Point Montford was created as a segregated training unit for the first Black Marines from 1942 to 1945. Much of the facility no longer exists across a river from Camp Lejeune. But the Black Marines and other African American servicemen have worked for the past half four decades or so to have their history properly placed in the military history books. In 2007 President George W. Bush honored the Tuskegee Airmen with Presidential Honors. Carter watched the program on TV and asked himself, “What about us?” “What about all of the Black Marines who were the first to be trained and served under Jim Crow segregation,” said Carter. “The Buffalo soldiers, the Tuskegee Airmen and us – we paved the way for every other group who faced discrimination in the military. I thought we deserved to be honored, as well.” So Carter said he contacted other Point Montford Marines Alumni in Hampton Roads and elsewhere. He even lobbied at that time the President of the Point Montford Marine Association, Joseph H. Geeter, III, urging him to support the effort for a national award of recognition of some kind. After Geeter left that post, the current leader of the group, at the urging of Carter and other Point Montford Alumni kept pushing.
“This is long overdue. Yes, each one of them paved the way for today’s Marines – Black and White – to understand the importance of fighting for respect,” said Dr. James T. Averhart, Jr., who is not a member of the Montford Marine Alumni, but is President of the group’s national association. He lives in Virginia Beach. There are nine members of the original Point Montford Marine Association living in Hampton Roads. Each looked forward to attending the June 27 ceremony. Averhart has studied the history of the Point Montford completely.
He even went back and looked at the writing and the words of the white leaders of the Marine Corps who fought hard to keep Blacks out of the ranks of the Marine Corps. “During WWII, the corps was headed by Commandant Thomas Holcomb, who did not want Blacks in the organization,” said Averhart. “He said he would rather have 1,000 white Marines than 285,000 Black ones. He said that Blacks were trying to enter a club which did not want them.” Carter was born in New Bern, North Carolina and was well aware of Jim Crow and its impact on Blacks. He was aware that the Marine Corps was set against admitting Blacks, but the manpower shortage prodded the Roosevelt administration to do so.

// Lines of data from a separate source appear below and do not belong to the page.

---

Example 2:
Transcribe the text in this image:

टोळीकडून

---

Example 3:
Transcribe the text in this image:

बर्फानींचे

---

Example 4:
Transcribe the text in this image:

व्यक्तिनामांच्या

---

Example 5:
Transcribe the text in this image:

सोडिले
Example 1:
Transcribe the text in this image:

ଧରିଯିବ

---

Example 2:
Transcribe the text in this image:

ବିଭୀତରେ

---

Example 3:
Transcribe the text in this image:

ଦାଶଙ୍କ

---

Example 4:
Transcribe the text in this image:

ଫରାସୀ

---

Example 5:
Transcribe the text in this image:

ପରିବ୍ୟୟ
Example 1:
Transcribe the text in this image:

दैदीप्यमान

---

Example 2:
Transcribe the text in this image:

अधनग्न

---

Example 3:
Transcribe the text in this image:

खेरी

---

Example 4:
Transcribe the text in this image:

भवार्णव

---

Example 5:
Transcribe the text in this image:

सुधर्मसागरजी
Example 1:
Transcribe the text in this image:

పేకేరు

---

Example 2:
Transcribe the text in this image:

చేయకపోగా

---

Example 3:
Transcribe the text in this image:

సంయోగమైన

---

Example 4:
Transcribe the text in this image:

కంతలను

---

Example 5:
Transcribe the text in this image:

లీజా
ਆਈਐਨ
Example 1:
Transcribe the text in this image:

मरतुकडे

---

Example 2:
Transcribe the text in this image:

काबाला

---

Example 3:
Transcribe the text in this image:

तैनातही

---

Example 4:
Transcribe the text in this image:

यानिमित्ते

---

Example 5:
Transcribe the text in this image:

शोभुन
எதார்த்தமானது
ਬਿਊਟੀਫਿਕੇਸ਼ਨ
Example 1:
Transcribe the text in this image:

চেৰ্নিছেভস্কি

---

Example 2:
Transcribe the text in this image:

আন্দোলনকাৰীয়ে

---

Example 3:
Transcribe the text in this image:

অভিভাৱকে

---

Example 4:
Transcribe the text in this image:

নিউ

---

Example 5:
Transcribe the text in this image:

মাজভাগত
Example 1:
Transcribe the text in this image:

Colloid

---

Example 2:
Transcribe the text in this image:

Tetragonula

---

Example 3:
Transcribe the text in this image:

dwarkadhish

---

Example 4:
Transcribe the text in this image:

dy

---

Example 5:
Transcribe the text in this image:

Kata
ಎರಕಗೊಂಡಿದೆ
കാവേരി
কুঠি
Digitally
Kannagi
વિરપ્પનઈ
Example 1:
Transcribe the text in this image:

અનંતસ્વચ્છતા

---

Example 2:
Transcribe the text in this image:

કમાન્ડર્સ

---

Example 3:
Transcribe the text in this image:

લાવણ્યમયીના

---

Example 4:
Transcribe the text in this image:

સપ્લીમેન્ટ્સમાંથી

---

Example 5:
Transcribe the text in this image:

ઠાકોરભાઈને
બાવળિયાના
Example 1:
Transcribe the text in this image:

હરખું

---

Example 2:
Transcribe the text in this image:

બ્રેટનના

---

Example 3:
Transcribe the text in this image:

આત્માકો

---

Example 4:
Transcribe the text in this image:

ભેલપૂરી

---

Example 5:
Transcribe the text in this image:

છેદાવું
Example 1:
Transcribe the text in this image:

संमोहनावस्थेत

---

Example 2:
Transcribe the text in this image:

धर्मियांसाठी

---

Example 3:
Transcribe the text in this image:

Carter said he expected to be treated in accordance with the traditional anger that whites had harnessing toward Blacks since the end of the Civil War. He said he had worked with the Roosevelt Administration’s Civilian Conservation Corps (CCC) camps which were run like a paramilitary outfit with the marching and drilling and marshal atmosphere so he knew about the rigors of the military routine. In April of 1943, Carter’s platoon of 43 Black men, led by all white officers and high ranking enlisted men, began training.
“We knew we were being tricked. We were instructed to carry around a big heavy barracks locker box, used to store our uniforms and gear,” said Carter. “As we marched, they told us to ‘locker box right shoulder, locker box left shoulder’. We did it. But we knew that was not right.” Carter recalled that there were highly educated Black men with doctorate degrees being trained at Point Montford. No Blacks were allowed to be commissioned or have high enlisted rankings to make sure they could not give orders to a white Marine.

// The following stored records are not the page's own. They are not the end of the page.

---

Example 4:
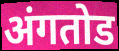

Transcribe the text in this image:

अंगतोड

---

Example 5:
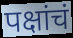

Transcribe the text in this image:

पक्षांचं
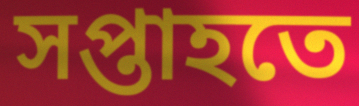
সপ্তাহতে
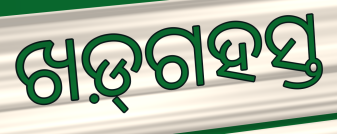
ଖଡ଼୍‌ଗହସ୍ତ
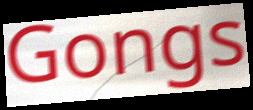
Gongs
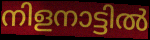
നിളനാട്ടിൽ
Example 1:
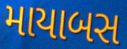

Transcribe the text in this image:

માયાબસ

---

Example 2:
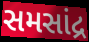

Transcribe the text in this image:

સમસાંદ્ર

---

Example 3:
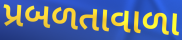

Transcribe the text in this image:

પ્રબળતાવાળા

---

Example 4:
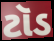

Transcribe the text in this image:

ટૉડ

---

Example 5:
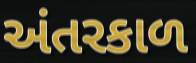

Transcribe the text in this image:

અંતરકાળ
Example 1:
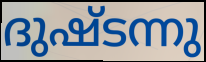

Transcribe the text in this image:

ദുഷ്ടന്നു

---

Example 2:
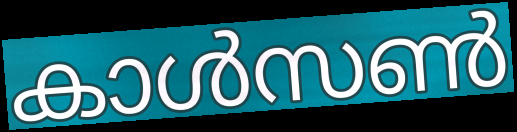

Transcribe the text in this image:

കാൾസൺ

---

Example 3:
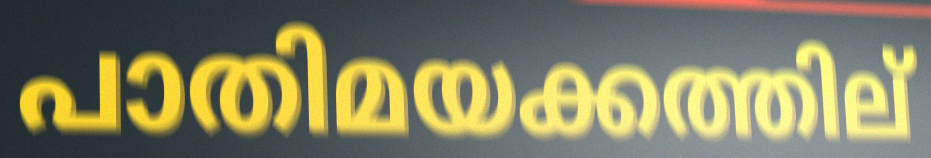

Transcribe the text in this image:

പാതിമയക്കത്തില്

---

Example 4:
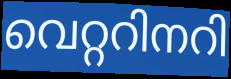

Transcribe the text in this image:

വെറ്ററിനറി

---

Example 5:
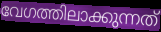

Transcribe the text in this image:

വേഗത്തിലാക്കുന്നത്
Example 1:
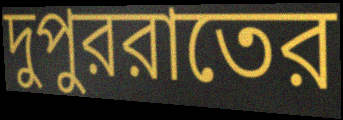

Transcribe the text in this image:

দুপুররাতের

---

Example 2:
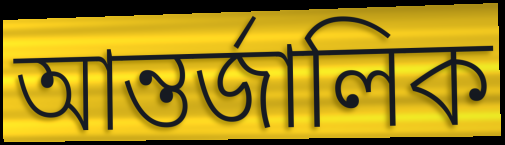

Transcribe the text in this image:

আন্তর্জালিক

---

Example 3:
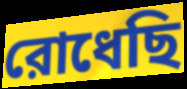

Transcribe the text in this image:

রোধেছি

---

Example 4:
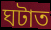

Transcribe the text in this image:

ঘটাত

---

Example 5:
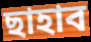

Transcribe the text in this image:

ছাহাব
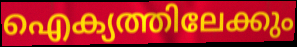
ഐക്യത്തിലേക്കും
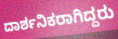
ದಾರ್ಶನಿಕರಾಗಿದ್ದರು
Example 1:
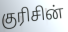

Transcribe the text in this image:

குரிசின்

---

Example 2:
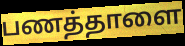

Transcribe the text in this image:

பணத்தாளை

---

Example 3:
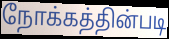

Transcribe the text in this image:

நோக்கத்தின்படி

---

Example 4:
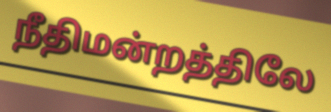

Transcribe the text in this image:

நீதிமன்றத்திலே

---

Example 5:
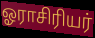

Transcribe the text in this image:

ஓராசிரியர்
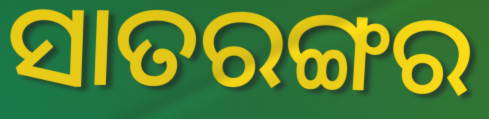
ସାତରଙ୍ଗର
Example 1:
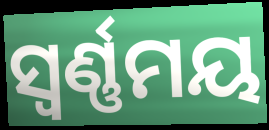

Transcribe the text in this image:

ସ୍ଵର୍ଣ୍ଣମୟ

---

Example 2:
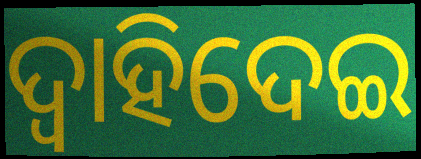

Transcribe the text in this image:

ଦ୍ୱାହିଦେଇ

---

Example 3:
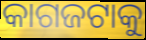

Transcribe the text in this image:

କାଗଜଟାକୁ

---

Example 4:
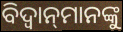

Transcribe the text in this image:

ବିଦ୍ଵାନ୍‌ମାନଙ୍କୁ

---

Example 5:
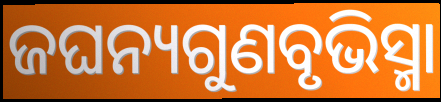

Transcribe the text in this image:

ଜଘନ୍ୟଗୁଣବୃଭିସ୍ମା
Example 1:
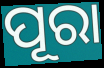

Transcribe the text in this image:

ପୂରା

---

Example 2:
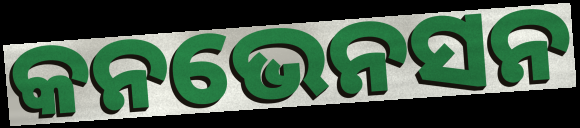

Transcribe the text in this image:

କନଭେନସନ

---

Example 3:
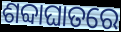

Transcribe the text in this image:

ଶବ୍ଦାଘାତରେ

After the 90 days of recruit training, many of the Port Montford Marines went into active military services, especially in the Pacific theater against Japanese forces. Others remained behind like Carter, who, instead of being in a fighting unit, volunteered for a “scrub” outfit stationed at Port Montford. He worked as a company clerk, where he applied his clerical skills including typing. He recalls that one of the lone Black sergeants at Point Montford, Gilbert Hashmark Jones, was court-martialed and reduced in rank “because he was too assertive and spoke up against the racism he saw.”
Jones is a historic figure, being one of the first Black enlisted training personnel at Montford. Carter said that instead of drumming Jones out of the corps, he was assigned to the administrative office where Carter taught him how to type and do clerical work. “I thought I was being smart by volunteering for the scrub unit,” said Carter. “But I later regretted it. I wanted to go and fight for my country and show them I was an American.”

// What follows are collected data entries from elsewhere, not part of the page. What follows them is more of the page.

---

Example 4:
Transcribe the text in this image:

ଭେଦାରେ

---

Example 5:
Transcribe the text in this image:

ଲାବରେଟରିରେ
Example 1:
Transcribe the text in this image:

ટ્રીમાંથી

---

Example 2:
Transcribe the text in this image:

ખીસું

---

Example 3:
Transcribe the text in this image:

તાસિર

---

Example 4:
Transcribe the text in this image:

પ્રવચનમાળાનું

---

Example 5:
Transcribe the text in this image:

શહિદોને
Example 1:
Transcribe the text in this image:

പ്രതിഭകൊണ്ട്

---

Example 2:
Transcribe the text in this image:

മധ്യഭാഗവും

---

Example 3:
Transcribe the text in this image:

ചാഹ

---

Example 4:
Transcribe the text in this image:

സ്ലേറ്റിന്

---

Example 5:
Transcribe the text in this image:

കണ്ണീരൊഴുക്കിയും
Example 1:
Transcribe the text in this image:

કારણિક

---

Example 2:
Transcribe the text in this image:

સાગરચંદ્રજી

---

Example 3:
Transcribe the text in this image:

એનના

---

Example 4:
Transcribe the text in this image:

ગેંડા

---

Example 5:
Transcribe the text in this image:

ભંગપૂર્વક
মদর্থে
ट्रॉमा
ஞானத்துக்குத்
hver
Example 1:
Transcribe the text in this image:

Carter said that he was assigned to the 51st Fighting Division, the all-Black Marine Corps unit. He was dispatched to the Pacific staging site at Pearl Harbor, Hawaii, but he never saw battle. He was shipped back home and after three years, three months and one day in the Marines,” he was back into the civilian world.
Once a civilian, he attended Hampton Institute and acquired skills as a master electrician. He worked at Langley Air Force Base for over four decades and raised and supported his family.
Like many of his generation, Carter used the G.I. Bill to secure an education, buy a home and raise his family.
“This is the ultimate honor,” said Carter. “I just wanted to be an American – not a Black American or a colored American – just an American to fight for my country and serve in the Marines and prove that I was an American.”